• **Task brief**
Return each line from the records below that contains the string "Demokrasi". The match is case-sensitive.

··········

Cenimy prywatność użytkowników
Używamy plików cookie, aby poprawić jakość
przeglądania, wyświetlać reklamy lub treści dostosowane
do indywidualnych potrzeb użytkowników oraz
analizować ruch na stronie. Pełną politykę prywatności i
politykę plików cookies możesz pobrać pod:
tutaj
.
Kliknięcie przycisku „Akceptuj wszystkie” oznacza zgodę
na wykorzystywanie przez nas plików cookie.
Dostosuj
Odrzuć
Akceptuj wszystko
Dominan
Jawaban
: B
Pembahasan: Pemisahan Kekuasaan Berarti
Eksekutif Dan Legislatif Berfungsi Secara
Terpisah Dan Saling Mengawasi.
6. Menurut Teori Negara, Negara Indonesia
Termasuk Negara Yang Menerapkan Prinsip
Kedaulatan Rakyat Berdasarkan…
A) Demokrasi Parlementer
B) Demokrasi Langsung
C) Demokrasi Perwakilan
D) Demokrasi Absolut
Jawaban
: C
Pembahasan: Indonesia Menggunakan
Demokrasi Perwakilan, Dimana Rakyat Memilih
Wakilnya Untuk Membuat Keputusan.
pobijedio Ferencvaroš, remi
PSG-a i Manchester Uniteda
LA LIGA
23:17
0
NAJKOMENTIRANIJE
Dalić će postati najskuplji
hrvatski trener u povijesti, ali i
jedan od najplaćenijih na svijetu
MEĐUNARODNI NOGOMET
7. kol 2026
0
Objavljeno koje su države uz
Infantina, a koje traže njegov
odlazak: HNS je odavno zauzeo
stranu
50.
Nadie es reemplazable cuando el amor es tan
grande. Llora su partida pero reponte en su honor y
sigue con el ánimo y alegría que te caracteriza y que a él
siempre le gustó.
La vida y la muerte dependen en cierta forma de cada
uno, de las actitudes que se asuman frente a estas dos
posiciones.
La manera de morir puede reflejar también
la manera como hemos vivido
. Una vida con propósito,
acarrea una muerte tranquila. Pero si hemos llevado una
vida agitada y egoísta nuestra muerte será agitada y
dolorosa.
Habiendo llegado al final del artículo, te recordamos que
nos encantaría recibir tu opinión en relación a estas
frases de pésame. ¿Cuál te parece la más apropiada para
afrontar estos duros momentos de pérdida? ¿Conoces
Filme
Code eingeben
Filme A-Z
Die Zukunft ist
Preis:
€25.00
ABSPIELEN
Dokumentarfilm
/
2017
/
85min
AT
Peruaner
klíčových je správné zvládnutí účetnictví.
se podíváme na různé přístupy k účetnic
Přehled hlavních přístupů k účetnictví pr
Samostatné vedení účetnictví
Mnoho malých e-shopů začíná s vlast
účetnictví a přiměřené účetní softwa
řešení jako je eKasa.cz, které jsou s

··········

• **Response**
A) Demokrasi Parlementer
B) Demokrasi Langsung
C) Demokrasi Perwakilan
D) Demokrasi Absolut
Demokrasi Perwakilan, Dimana Rakyat Memilih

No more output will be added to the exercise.